The fight for the soul of Xolobeni could go to the highest court in the land, according to the opponents of proposed titanium mining activities near Mbizana on the Wild Coast in the Eastern Cape.

Nonhle Mbuthuma, secretary of the Amadiba Crisis Committee, a lobby group at the forefront of the fight to prevent Australian mining company Mineral Resources Commodities from mining the red dunes in Xolobeni, an area rich with the titanium mineral, spoke to City Press this week after Umgungundlovu headwoman in Xolobeni Duduzile Baleni filed a declaratory application in the High Court in Pretoria.

In the application, Baleni – who was forced to flee Xolobeni in December owing to violence and threats to her life because of her opposition to the proposed mining – wants the court to declare that Mineral Resources Minister Mosebenzi Zwane did not have any authority to grant mining rights on any land in South Africa held under tribal law or authority, in terms of the Mineral and Petroleum Resources Development Act.

The minister has 15 days to file his answering affidavits, which will then determine the course of action for the applicants.

Mbuthuma said they would ensure no mining took place in Xolobeni in their lifetime.

This comes despite Mineral Resources Commodities announcing in July their intention to get out of the Xolobeni project.

“We are prepared to take this matter to the Constitutional Court.
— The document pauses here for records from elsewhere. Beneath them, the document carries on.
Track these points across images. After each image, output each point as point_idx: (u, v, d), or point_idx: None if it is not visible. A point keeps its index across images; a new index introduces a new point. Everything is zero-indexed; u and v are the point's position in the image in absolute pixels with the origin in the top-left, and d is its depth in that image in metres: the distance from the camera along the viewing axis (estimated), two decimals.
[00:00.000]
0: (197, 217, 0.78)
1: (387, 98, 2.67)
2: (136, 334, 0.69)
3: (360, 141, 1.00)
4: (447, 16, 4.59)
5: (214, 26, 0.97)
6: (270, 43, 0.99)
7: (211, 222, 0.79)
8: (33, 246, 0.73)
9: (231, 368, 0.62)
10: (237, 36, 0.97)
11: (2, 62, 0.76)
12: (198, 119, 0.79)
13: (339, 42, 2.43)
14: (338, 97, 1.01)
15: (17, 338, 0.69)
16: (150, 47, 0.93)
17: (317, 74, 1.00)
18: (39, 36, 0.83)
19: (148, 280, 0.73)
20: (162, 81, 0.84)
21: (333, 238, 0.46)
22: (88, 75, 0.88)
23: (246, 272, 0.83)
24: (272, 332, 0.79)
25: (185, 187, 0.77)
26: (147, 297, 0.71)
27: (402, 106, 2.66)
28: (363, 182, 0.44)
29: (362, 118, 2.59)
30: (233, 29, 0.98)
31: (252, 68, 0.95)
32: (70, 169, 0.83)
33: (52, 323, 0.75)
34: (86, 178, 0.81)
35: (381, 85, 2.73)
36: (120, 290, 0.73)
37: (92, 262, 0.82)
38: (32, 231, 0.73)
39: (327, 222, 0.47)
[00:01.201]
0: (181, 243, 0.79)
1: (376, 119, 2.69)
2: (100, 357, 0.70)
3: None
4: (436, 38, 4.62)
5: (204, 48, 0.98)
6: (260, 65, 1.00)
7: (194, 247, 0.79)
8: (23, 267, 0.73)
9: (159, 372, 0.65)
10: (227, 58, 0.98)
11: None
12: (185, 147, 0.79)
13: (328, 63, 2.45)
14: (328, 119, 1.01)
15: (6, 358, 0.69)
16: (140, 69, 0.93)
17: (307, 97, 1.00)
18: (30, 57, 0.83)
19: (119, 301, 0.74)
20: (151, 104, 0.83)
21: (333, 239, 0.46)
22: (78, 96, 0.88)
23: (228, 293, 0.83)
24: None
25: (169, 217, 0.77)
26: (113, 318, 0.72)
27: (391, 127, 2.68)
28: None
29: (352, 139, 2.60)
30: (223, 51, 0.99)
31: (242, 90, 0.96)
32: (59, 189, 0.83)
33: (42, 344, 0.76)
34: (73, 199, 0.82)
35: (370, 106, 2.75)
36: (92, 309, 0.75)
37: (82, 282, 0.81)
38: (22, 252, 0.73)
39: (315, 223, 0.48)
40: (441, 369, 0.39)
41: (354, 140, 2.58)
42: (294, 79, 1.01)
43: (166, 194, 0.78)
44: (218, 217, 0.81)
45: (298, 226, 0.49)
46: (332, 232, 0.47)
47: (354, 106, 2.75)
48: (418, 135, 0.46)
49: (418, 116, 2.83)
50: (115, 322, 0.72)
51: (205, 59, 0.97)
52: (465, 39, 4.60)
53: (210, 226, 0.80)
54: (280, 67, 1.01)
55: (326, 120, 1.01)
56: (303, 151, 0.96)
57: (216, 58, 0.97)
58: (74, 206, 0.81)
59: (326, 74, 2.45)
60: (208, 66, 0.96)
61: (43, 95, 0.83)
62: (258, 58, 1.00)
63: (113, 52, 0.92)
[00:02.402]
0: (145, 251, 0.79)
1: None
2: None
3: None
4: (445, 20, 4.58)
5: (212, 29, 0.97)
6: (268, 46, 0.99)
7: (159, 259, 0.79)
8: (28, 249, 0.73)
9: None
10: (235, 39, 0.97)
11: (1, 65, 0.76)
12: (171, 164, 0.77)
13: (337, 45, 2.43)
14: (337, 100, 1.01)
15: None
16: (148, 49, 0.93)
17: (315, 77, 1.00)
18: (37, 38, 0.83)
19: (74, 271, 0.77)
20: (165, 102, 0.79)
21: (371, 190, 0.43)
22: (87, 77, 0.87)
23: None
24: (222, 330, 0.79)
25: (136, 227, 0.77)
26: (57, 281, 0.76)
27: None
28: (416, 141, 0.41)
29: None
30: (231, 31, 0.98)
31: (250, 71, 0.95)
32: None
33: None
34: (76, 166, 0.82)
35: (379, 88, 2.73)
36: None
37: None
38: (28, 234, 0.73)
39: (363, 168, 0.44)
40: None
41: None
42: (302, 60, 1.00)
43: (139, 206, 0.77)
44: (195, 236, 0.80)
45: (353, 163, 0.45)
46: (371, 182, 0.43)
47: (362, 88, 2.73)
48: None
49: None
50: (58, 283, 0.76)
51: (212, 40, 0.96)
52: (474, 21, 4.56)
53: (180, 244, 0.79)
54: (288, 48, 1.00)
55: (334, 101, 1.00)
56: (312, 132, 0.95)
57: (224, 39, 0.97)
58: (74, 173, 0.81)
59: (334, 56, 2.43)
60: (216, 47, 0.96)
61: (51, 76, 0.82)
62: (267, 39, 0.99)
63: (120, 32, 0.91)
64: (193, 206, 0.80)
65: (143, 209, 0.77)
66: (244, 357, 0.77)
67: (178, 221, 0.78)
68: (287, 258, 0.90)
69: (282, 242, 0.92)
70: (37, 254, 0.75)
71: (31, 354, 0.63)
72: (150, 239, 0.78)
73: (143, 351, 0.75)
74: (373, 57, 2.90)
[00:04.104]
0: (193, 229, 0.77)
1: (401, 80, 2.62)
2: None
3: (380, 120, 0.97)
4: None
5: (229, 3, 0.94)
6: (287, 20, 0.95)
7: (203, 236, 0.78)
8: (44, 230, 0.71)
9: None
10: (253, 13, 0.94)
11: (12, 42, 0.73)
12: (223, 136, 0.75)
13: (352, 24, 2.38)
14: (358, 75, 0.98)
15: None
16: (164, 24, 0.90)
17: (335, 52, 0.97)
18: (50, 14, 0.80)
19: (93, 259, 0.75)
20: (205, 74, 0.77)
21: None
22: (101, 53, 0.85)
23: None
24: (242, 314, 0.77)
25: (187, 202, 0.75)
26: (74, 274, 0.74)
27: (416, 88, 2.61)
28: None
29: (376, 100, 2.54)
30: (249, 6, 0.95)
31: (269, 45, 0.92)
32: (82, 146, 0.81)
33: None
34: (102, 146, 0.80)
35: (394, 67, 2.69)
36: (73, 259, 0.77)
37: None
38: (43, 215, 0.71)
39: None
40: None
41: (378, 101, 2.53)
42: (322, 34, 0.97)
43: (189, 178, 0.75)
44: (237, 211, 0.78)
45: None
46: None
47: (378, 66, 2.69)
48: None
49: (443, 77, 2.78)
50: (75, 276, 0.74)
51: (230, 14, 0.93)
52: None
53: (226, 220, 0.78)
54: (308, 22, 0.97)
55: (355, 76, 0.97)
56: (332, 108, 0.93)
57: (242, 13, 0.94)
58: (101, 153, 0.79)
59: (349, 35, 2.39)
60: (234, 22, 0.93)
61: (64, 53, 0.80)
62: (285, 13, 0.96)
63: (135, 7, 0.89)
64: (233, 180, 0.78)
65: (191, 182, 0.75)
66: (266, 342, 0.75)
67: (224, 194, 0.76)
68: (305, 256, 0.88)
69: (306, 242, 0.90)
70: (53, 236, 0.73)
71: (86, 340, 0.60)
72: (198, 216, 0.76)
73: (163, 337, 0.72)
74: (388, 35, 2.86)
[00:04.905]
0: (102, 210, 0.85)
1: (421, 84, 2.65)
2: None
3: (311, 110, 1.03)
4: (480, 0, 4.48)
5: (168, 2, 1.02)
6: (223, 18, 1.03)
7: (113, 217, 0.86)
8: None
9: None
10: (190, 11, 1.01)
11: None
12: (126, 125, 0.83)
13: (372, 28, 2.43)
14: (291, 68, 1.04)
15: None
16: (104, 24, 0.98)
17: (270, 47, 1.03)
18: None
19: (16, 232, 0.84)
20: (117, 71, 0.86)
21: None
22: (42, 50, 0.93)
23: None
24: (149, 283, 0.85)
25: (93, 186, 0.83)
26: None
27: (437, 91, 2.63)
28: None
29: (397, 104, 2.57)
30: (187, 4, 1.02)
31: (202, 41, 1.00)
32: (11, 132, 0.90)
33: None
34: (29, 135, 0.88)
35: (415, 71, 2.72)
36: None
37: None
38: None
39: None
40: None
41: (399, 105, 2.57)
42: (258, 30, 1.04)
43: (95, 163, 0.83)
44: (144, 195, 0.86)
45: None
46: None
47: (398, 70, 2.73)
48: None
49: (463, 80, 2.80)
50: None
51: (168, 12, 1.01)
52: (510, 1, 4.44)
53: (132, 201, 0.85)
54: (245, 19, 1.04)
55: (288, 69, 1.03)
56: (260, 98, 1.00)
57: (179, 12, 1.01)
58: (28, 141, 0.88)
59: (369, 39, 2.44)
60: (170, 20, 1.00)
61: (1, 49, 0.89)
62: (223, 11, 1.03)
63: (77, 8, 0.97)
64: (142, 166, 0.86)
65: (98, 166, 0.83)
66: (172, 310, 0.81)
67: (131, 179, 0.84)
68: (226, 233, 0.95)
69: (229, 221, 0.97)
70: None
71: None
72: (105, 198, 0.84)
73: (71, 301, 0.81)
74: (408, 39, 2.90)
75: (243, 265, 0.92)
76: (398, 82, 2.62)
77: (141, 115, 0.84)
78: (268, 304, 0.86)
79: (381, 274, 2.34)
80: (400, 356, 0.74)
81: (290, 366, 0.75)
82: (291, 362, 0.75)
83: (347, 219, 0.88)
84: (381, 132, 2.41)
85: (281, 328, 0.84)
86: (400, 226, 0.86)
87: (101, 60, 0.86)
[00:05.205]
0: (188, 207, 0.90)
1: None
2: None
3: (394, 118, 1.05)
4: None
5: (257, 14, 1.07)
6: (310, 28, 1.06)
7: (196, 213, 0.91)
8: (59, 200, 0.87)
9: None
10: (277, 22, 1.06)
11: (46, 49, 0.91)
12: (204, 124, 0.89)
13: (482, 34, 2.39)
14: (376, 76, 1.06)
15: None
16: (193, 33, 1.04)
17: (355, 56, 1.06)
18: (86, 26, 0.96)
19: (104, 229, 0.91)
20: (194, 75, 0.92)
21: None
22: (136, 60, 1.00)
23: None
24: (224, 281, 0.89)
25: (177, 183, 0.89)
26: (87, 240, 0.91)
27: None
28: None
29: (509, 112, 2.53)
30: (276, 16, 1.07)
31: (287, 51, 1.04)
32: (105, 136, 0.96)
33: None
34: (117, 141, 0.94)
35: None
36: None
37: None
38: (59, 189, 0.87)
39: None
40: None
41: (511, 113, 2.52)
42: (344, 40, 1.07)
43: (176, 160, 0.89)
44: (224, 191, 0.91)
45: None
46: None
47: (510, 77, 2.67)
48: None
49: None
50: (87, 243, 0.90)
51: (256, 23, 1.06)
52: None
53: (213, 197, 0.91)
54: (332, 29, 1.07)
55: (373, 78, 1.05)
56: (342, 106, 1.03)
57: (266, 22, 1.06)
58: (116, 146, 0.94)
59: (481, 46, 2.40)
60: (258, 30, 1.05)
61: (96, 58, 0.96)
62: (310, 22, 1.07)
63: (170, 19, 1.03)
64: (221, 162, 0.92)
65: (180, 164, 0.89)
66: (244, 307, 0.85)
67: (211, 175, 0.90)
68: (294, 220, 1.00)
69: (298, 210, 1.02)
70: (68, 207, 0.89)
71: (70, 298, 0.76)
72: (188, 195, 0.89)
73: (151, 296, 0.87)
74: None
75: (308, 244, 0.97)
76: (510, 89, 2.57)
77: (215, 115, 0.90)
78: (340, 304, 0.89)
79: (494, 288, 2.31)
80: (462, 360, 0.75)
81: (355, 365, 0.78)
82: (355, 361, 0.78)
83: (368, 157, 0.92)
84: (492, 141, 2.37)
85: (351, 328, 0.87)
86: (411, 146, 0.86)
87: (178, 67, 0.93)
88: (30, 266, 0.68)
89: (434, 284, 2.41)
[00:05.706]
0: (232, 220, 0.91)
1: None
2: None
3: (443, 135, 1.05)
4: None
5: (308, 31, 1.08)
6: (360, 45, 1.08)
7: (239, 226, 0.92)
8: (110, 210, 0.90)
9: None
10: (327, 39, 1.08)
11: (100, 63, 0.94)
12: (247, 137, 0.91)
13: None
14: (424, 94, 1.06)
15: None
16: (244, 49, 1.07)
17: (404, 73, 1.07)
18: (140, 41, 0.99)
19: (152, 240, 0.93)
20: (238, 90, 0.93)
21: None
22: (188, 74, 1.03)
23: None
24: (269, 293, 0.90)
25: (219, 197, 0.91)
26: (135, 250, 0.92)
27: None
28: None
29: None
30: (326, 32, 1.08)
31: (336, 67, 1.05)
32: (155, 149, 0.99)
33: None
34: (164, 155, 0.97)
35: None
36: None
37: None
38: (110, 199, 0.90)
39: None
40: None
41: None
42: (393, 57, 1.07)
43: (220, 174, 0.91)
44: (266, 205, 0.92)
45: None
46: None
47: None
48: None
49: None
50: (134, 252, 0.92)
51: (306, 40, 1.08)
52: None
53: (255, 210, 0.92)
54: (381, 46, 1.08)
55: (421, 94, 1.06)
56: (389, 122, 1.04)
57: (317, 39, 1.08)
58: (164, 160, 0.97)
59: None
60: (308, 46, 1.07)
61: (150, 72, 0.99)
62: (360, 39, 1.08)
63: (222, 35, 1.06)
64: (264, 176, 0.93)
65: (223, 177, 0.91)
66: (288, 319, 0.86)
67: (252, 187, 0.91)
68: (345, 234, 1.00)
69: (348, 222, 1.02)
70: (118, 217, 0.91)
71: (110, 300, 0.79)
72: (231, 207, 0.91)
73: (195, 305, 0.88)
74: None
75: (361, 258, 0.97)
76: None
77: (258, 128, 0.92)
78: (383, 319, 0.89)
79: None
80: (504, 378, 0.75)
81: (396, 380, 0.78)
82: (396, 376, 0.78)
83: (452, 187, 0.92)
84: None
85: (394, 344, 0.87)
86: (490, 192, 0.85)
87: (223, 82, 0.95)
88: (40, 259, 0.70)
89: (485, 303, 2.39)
But that will not be the end of the fight. We will fight until the end, no matter what the court says.

“We have confidence in the courts of the country, that they will come to a logical conclusion,” Mbuthuma said.

The application by Baleni also comes against the backdrop of an 18-month moratorium issued by Zwane last week on any application for mining licences in Xolobeni, which Mbuthuma dismissed as just “a small victory” and buying of time for the pro-mining group to recuperate.

In the court papers, Baleni said the land in question – 2 800 hectares in extent, and comprising a strip of land of 22km between Mpahlane and Mtentu Estuaries and extending to about 1.5km inland – that Mineral Resources Commodities intended to mine was an “important resource”, and central to her and many community members.